* **Task statement**
Exclude all pictures, then copy each of the records exactly as written.

* **Task material**
--- START ---

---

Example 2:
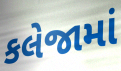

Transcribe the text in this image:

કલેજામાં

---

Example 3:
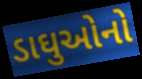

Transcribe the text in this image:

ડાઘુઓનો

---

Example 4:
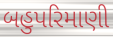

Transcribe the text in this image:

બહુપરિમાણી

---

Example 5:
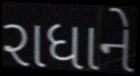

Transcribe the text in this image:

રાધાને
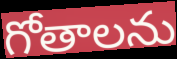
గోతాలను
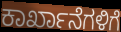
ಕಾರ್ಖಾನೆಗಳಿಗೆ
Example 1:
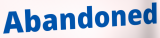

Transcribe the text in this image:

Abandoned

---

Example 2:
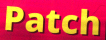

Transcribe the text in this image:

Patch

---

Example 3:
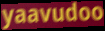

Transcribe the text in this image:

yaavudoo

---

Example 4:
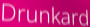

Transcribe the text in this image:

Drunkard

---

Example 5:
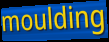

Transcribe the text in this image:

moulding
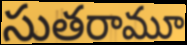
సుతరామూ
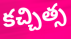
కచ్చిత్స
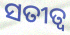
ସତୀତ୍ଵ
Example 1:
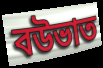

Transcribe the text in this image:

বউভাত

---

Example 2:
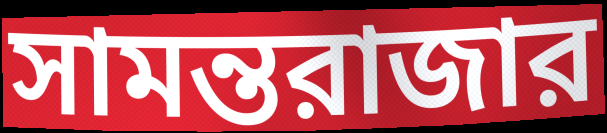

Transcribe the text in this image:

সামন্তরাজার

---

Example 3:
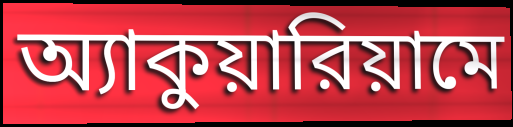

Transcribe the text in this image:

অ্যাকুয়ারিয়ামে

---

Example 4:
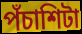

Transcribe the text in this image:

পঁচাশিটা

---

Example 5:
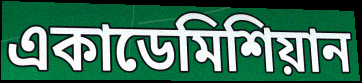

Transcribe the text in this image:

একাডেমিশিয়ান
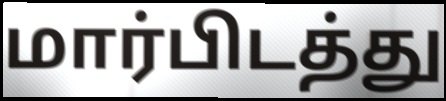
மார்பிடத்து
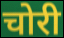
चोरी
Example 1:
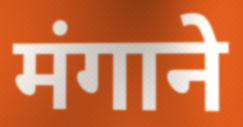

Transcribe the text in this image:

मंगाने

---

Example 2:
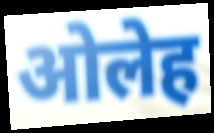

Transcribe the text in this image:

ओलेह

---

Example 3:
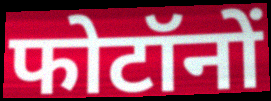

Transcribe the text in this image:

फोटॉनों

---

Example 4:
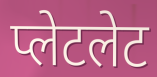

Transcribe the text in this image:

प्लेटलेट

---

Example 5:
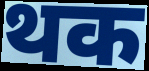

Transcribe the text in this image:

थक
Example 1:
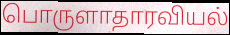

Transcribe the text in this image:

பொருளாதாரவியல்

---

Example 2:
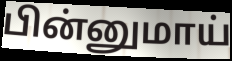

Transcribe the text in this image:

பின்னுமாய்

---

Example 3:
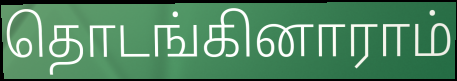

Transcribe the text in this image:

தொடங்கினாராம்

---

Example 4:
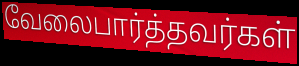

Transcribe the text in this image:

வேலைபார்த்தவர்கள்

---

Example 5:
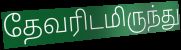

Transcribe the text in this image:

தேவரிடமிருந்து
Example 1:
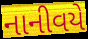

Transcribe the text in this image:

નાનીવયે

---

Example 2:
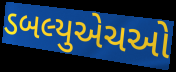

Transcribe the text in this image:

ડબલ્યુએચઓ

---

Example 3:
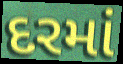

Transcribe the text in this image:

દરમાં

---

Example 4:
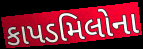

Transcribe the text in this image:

--- END ---

* **Result of this task**
---

Example 2:

Transcribe the text in this image:

કલેજામાં

---

Example 3:

Transcribe the text in this image:

ડાઘુઓનો

---

Example 4:

Transcribe the text in this image:

બહુપરિમાણી

---

Example 5:

Transcribe the text in this image:

રાધાને
గోతాలను
ಕಾರ್ಖಾನೆಗಳಿಗೆ
Example 1:

Transcribe the text in this image:

Abandoned

---

Example 2:

Transcribe the text in this image:

Patch

---

Example 3:

Transcribe the text in this image:

yaavudoo

---

Example 4:

Transcribe the text in this image:

Drunkard

---

Example 5:

Transcribe the text in this image:

moulding
సుతరామూ
కచ్చిత్స
ସତୀତ୍ଵ
Example 1:

Transcribe the text in this image:

বউভাত

---

Example 2:

Transcribe the text in this image:

সামন্তরাজার

---

Example 3:

Transcribe the text in this image:

অ্যাকুয়ারিয়ামে

---

Example 4:

Transcribe the text in this image:

পঁচাশিটা

---

Example 5:

Transcribe the text in this image:

একাডেমিশিয়ান
மார்பிடத்து
चोरी
Example 1:

Transcribe the text in this image:

मंगाने

---

Example 2:

Transcribe the text in this image:

ओलेह

---

Example 3:

Transcribe the text in this image:

फोटॉनों

---

Example 4:

Transcribe the text in this image:

प्लेटलेट

---

Example 5:

Transcribe the text in this image:

थक
Example 1:

Transcribe the text in this image:

பொருளாதாரவியல்

---

Example 2:

Transcribe the text in this image:

பின்னுமாய்

---

Example 3:

Transcribe the text in this image:

தொடங்கினாராம்

---

Example 4:

Transcribe the text in this image:

வேலைபார்த்தவர்கள்

---

Example 5:

Transcribe the text in this image:

தேவரிடமிருந்து
Example 1:

Transcribe the text in this image:

નાનીવયે

---

Example 2:

Transcribe the text in this image:

ડબલ્યુએચઓ

---

Example 3:

Transcribe the text in this image:

દરમાં

---

Example 4:

Transcribe the text in this image:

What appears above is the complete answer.